En s’emparant de la plus grande partie des biens des monastères, l’État s’était engagé à contribuer à l’entretien des moines. De là l’allocation « aux laures et monastères » qui figure encore au budget impérial. Cette subvention montait, en 1875, à 440 000 roubles ; en 1887 elle était réduite à 402 000. Cette somme était inégalement répartie entre plus de 300 monastères, habités par 5500 moines ou frères lais, et par au moins autant de religieuses[1]. Chacun des couvents subventionnés ne recevait guère en moyenne

  1. Outre les allocations servies aux couvents indigènes, le gouvernement russe accorde fréquemment, par l’organe du Saint-Synode ou du ministère des affaires étrangères, des subventions ou des secours aux couvents orthodoxes de l’étranger.
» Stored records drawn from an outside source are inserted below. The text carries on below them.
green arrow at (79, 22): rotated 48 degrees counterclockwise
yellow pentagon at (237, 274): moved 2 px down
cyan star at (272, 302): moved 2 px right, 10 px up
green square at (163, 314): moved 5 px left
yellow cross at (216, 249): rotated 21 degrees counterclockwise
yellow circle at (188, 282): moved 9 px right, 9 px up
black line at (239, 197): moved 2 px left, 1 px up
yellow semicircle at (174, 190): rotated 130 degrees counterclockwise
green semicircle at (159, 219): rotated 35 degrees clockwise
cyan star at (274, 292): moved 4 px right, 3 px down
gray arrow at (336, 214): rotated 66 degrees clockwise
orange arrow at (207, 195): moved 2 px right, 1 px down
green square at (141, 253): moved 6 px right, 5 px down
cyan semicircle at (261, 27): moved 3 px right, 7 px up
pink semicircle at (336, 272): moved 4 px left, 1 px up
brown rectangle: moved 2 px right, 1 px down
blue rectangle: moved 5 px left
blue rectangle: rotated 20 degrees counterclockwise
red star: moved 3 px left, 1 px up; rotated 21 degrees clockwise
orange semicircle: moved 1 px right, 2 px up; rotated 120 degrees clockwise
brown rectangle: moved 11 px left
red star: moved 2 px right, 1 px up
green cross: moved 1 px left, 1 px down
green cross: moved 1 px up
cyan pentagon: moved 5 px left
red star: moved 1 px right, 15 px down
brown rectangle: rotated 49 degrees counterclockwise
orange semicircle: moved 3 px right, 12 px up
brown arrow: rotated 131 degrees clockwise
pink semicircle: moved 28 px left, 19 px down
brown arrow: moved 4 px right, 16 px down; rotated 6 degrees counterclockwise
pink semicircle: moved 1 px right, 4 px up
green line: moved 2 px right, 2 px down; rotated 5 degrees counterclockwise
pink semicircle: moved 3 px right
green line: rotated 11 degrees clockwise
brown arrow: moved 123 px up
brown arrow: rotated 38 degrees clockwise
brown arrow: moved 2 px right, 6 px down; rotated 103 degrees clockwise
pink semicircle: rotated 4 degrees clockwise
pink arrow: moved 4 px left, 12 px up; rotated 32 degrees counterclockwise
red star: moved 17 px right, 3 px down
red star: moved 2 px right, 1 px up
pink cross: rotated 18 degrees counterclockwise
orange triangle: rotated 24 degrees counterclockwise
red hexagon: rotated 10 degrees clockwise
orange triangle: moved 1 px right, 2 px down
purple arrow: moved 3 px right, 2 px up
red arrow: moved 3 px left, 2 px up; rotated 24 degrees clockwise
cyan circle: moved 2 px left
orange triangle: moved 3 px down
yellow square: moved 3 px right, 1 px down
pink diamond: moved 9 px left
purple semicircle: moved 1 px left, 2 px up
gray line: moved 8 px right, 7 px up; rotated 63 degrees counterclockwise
Une partie en peut être prélevée sur les revenus des « couvents dédiés ». Il reste, en effet, dans les provinces d’acquisition récente, en Bessarabie notamment, de vastes propriétés affectées, avant la domination russe, à l’entretien de certains couvents des lieux saints, de l’Athos, du Sinaï, de Roumanie. Ces biens, légués, pour la plupart, par les hospodars moldo-valaques, ont été placés sous l’administration du ministère des domaines. Ils ont donné lieu à des difficultés entre le gouvernement roumain et le gouvernement russe, qui, dans l’emploi de leurs revenus, ne s’est pas toujours conformé aux volontés des donateurs.